The speaker-designate has received similar public praise from Rep. Jim Waldman, D-Coconut Creek, and, more significantly, House Democratic speaker-designate Darryl Rouson, who greeted news of Crisafulli's nomination by the House GOP by crediting him with being "a proven, passionate leader who cares about business and Florida families."
Crisafulli is understandably hesitant to sketch the outlines of a legislative agenda for a session that's nearly two years away; he tells SSN his proudest accomplishment so far is the passage of a cost-benefit analysis bill that would help the Legislature measure the returns on appropriated investments. He expects that a major theme of his speakership will be continuing to make sure state government continues to be a wise -- or wiser -- steward of taxpayer dollars.

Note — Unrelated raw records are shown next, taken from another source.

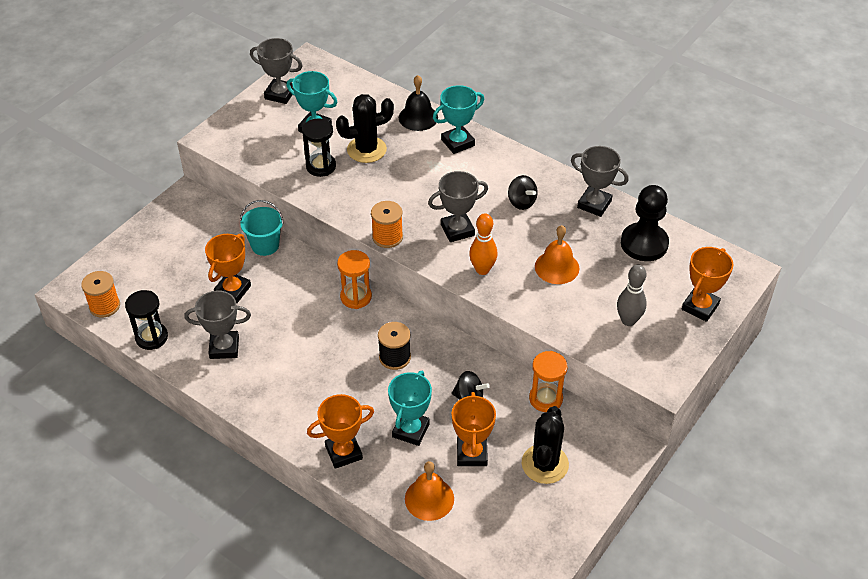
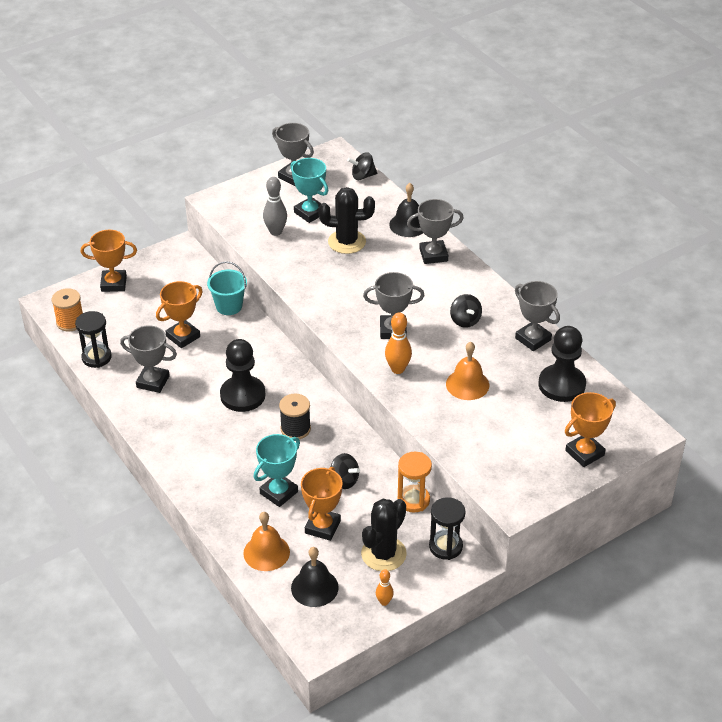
camera: 20 degrees right, 5 degrees down
black hourglass [302,118,336,177] -> black hourglass moved to [429,497,465,560]
orange trophy [307,394,374,469] -> orange trophy moved to [81,230,137,292]
orange hourglass [337,250,372,309] -> none
orange spool [371,201,403,248] -> none
turquoise trophy [433,85,484,154] -> grey trophy [407,199,463,264]
grey bowling pin [617,264,647,326] -> grey bowling pin moved to [263,177,287,236]
none -> black pawn [220,339,265,412]
none -> black bell [291,547,339,607]
none -> black spinning top [347,152,377,180]
none -> orange bowling pin [376,569,394,606]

"That kind of cost-benefit analysis is very much like what we do in our daily lives as well as our businesses," he says. "Tallahassee shouldn't be any different."
Asked what he does to relax from the pressures of lawmaking, Crisafulli refers to what he says are the most important things in his life: God and family.
"I try not to talk politics at the dinner table," he says. "But we have a ritual when we sit down at the table, of talking about what was the best part of our day and what was the worst part of our day. Sometimes it's my kids [two girls, ages 12 and 9] who actually get very political; they grab it out of me."